Italics has worked for law firms over the last decade and has studied to become a paralegal as a backup plan, but he's now applying to various grad schools in California, with a plan to move later this year to get a MFA in filmmaking. He says he'd love to make movies for a living, but knows the odds are long.

"If someone who says they want to do filmmaking for a living, it's like get in line," he says. "It's harder than ever."

He has some teaching experience at the UA and Pima College and likes the idea of teaching film.

"I think that would be a great opportunity to continuously make work," Italics says. "I certainly like making movies.
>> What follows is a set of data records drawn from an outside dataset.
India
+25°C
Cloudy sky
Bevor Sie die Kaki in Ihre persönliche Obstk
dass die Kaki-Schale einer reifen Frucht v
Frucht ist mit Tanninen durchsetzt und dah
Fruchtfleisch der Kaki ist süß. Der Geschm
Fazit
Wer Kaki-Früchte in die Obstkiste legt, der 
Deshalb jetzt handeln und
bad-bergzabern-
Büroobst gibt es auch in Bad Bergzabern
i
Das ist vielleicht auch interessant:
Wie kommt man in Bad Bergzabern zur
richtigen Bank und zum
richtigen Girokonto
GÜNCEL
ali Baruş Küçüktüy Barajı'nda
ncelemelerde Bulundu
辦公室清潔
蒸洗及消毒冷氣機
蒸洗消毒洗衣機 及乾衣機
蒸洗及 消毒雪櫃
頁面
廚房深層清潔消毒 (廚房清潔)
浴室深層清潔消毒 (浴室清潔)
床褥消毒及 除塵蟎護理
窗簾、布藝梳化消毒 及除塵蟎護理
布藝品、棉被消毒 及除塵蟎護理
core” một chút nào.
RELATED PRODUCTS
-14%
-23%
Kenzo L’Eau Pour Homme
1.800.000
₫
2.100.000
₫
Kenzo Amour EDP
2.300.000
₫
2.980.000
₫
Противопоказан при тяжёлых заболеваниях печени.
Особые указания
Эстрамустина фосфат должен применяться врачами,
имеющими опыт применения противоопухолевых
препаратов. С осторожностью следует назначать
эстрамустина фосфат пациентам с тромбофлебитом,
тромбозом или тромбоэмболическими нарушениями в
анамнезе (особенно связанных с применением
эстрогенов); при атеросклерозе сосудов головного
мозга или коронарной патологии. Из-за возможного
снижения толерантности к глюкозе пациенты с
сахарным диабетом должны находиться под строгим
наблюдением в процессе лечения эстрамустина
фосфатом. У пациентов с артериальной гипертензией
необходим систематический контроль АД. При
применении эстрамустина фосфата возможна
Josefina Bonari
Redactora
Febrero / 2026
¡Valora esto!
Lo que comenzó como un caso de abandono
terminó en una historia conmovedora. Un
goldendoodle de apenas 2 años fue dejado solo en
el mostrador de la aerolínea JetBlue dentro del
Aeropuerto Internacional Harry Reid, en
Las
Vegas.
I don't know if the work that I make is, on its own, the most commercial."

All the attention in the last year has been exciting, but Italics has barely had time to enjoy it.

"I try to stay so busy all the time that I don't get to savor things," Italics says. "Film is a funny medium because you spend so much time on a project that by the time it comes out and you're showing it to the world, you're already neck-deep in your new project. But I have no idea what the trajectory of my career is. I kind of gave up on any kind of pretense of having a dead-set career plan and figured the best thing to do is to make work and get it out into the world."

Alex Italics will co-host First Friday Shorts with Max Cannon on Friday, Feb. 6, at the Loft Cinema, 3233 E. Speedway Blvd. The show starts at 9 p.m. and Italics will screen his "Am I Awake?" video.